BEGIN
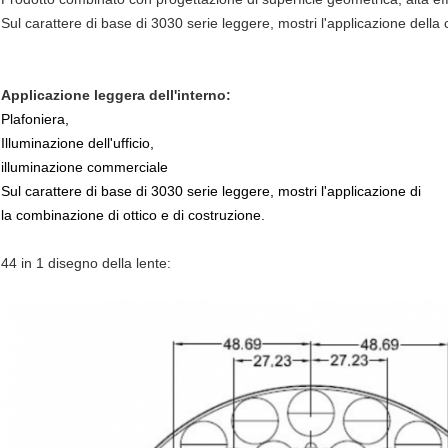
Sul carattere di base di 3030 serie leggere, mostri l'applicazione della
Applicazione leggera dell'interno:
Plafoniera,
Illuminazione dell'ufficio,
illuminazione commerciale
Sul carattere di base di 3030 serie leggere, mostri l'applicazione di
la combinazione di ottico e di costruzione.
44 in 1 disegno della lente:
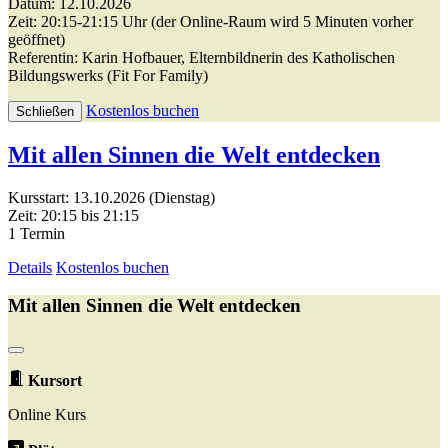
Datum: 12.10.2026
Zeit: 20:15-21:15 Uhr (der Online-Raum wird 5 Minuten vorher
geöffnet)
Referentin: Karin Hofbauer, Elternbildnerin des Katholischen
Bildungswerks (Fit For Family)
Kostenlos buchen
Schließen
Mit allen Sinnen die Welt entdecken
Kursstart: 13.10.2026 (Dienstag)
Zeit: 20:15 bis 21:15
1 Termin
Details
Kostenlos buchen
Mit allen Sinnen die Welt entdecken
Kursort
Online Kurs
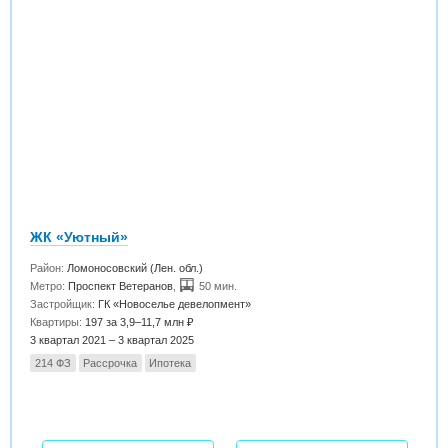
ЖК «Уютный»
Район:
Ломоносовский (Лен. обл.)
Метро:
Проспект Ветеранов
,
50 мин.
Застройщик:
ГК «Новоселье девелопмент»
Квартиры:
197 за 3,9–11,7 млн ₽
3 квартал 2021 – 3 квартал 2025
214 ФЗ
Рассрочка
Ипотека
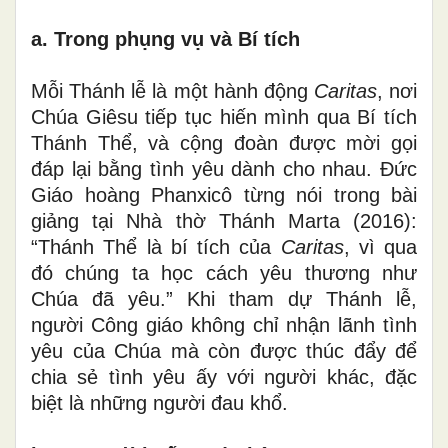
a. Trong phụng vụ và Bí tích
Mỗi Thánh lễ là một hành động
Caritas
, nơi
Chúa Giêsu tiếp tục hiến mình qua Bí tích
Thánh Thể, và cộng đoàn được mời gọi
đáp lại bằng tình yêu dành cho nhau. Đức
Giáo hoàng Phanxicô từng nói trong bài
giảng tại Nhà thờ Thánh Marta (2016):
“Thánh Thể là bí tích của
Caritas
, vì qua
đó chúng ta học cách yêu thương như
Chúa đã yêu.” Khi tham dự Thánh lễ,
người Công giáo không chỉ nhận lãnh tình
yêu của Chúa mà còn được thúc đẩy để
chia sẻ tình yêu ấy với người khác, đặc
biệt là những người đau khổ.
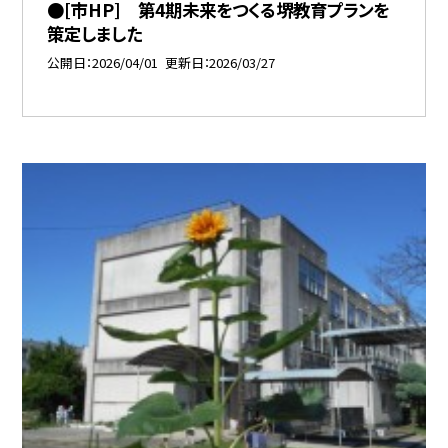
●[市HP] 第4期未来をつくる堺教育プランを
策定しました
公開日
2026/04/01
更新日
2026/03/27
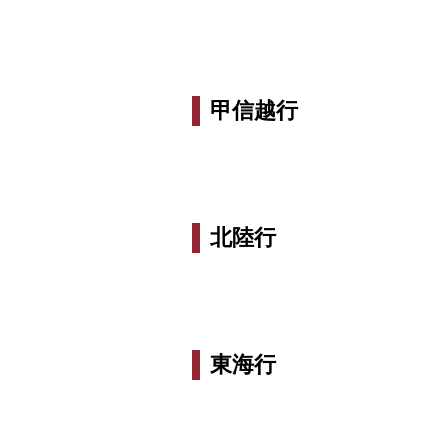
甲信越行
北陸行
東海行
END
What to work on -> Give back each entry verbatim but drop its pictures.

The completed task ->
Sul carattere di base di 3030 serie leggere, mostri l'applicazione della
Applicazione leggera dell'interno:
Plafoniera,
Illuminazione dell'ufficio,
illuminazione commerciale
Sul carattere di base di 3030 serie leggere, mostri l'applicazione di
la combinazione di ottico e di costruzione.
44 in 1 disegno della lente:
Datum: 12.10.2026
Zeit: 20:15-21:15 Uhr (der Online-Raum wird 5 Minuten vorher
geöffnet)
Referentin: Karin Hofbauer, Elternbildnerin des Katholischen
Bildungswerks (Fit For Family)
Kostenlos buchen
Schließen
Mit allen Sinnen die Welt entdecken
Kursstart: 13.10.2026 (Dienstag)
Zeit: 20:15 bis 21:15
1 Termin
Details
Kostenlos buchen
Mit allen Sinnen die Welt entdecken
Kursort
Online Kurs
ЖК «Уютный»
Район:
Ломоносовский (Лен. обл.)
Метро:
Проспект Ветеранов
,
50 мин.
Застройщик:
ГК «Новоселье девелопмент»
Квартиры:
197 за 3,9–11,7 млн ₽
3 квартал 2021 – 3 квартал 2025
214 ФЗ
Рассрочка
Ипотека
a. Trong phụng vụ và Bí tích
Mỗi Thánh lễ là một hành động
Caritas
, nơi
Chúa Giêsu tiếp tục hiến mình qua Bí tích
Thánh Thể, và cộng đoàn được mời gọi
đáp lại bằng tình yêu dành cho nhau. Đức
Giáo hoàng Phanxicô từng nói trong bài
giảng tại Nhà thờ Thánh Marta (2016):
“Thánh Thể là bí tích của
Caritas
, vì qua
đó chúng ta học cách yêu thương như
Chúa đã yêu.” Khi tham dự Thánh lễ,
người Công giáo không chỉ nhận lãnh tình
yêu của Chúa mà còn được thúc đẩy để
chia sẻ tình yêu ấy với người khác, đặc
biệt là những người đau khổ.
●[市HP] 第4期未来をつくる堺教育プランを
策定しました
公開日
2026/04/01
更新日
2026/03/27
甲信越行
北陸行
東海行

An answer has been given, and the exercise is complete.